Jedyna niemilitarna forma nacisku na Koreę Północną, która przynosiła rezultaty, to sankcje i Zachód powinien do nich powrócić - pisze "Washington Post", sugerując, że powinny one objąć również m.in. chińskie banki obsługujące reżim w Pjongjangu.

Jak komentuje waszyngtoński dziennik, północnokoreański przywódca Kim Dzong Un odpowiada w sposób racjonalny, a nawet przebiegły, na zastrzeżenia świata. Bez wątpienia zauważył on, że po najnowszej próbie nuklearnej z 6 stycznia nie nastąpiła inna niż słowna odpowiedź ze strony Rady Bezpieczeństwa ONZ, Chin i USA - dodaje.

"Prowadzona przez prezydenta Obamę od 2009 roku polityka +strategicznej cierpliwości+ zawiodła - odnotowuje "WP". - Głównym elementami tej polityki było ignorowanie Korei Północnej i zarazem łagodne nakłanianie Chin do wywarcia presji na reżim".

"Jako dostawca większości energii i żywności dla tego izolowanego kraju, Pekin dysponuje ogromnym wpływem" - pisze dziennik. I przyznaje, że chiński przywódca Xi Jinping nawet bardziej niż jego poprzednicy jest przywiązany do doktryny, że lepiej tolerować reżim Kimów niż uczynić cokolwiek, żeby go zdestabilizować.
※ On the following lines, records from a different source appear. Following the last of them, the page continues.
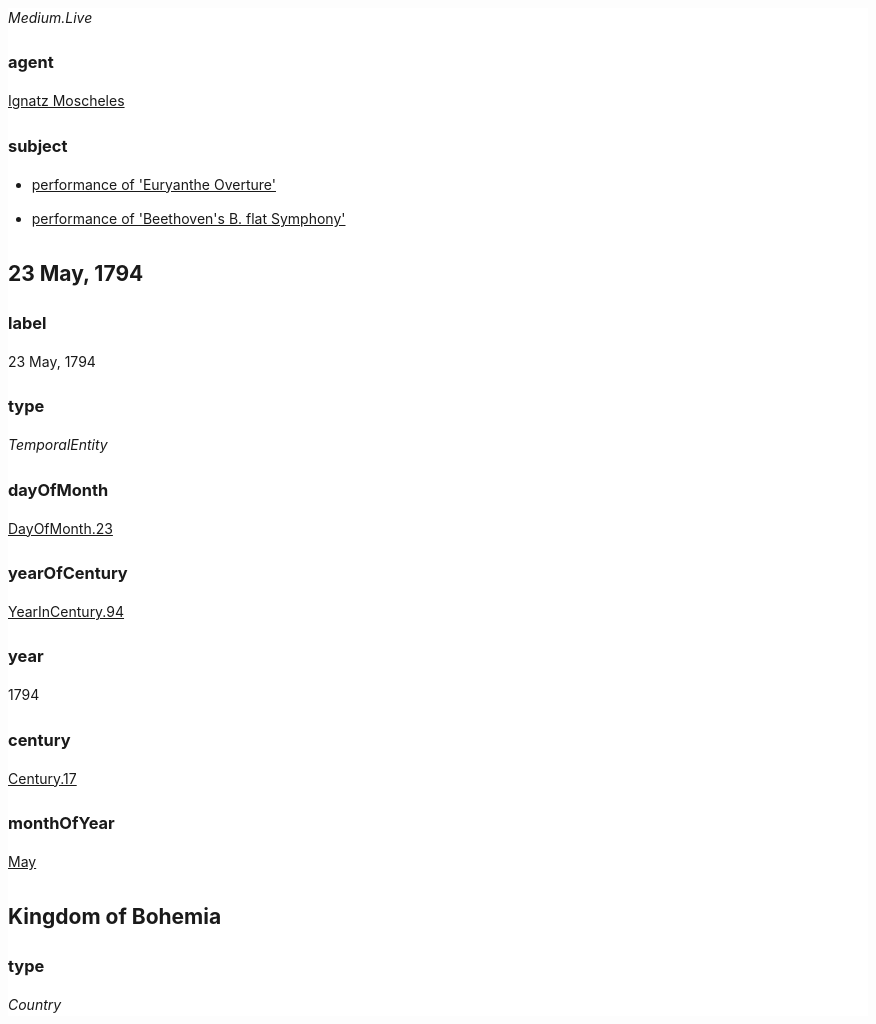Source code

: *Medium.Live*

### agent


[Ignatz Moscheles](#Ignatz-Moscheles)

### subject

 - [performance of 'Euryanthe Overture'](#performance-of-'Euryanthe-Overture')

 - [performance of 'Beethoven's B. flat Symphony'](#performance-of-'Beethoven's-B.-flat-Symphony')

## 23 May, 1794

### label


23 May, 1794

### type


*TemporalEntity*

### dayOfMonth


[DayOfMonth.23](#DayOfMonth.23)

### yearOfCentury


[YearInCentury.94](#YearInCentury.94)

### year


1794

### century


[Century.17](#Century.17)

### monthOfYear


[May](#May)

## Kingdom of Bohemia

### type


*Country*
"Washington Post" wyraża opinię, że niezbędny jest powrót do sankcji, które uderzyłyby w wewnętrzny krąg reżimu. "Kim i jego kumple w dalszym ciągu importują luksusowe towary z Chin, mimo zakazu ONZ, i nadal korzystają z chińskich banków przy prowadzeniu interesów z resztą świata. Te powiązania można by uciąć, gdyby Chiny, jak Iran, zostały zakwalifikowane jako kraj piorący pieniądze, a amerykańskie sankcje uderzyłyby w chińskie banki i inne firmy dostarczające broń i dobra luksusowe" - pisze dziennik.

"Zarówno Chiny, jak i Korea Północna muszą zobaczyć, że będą coraz więcej płacić za to, co dla Stanów Zjednoczonych powinno być nieakceptowalnymi krokami Kima w kierunku arsenału nuklearnego" - odnotowuje "WP". I dodaje, że "+strategiczna cierpliwość+ nie jest już realną opcją".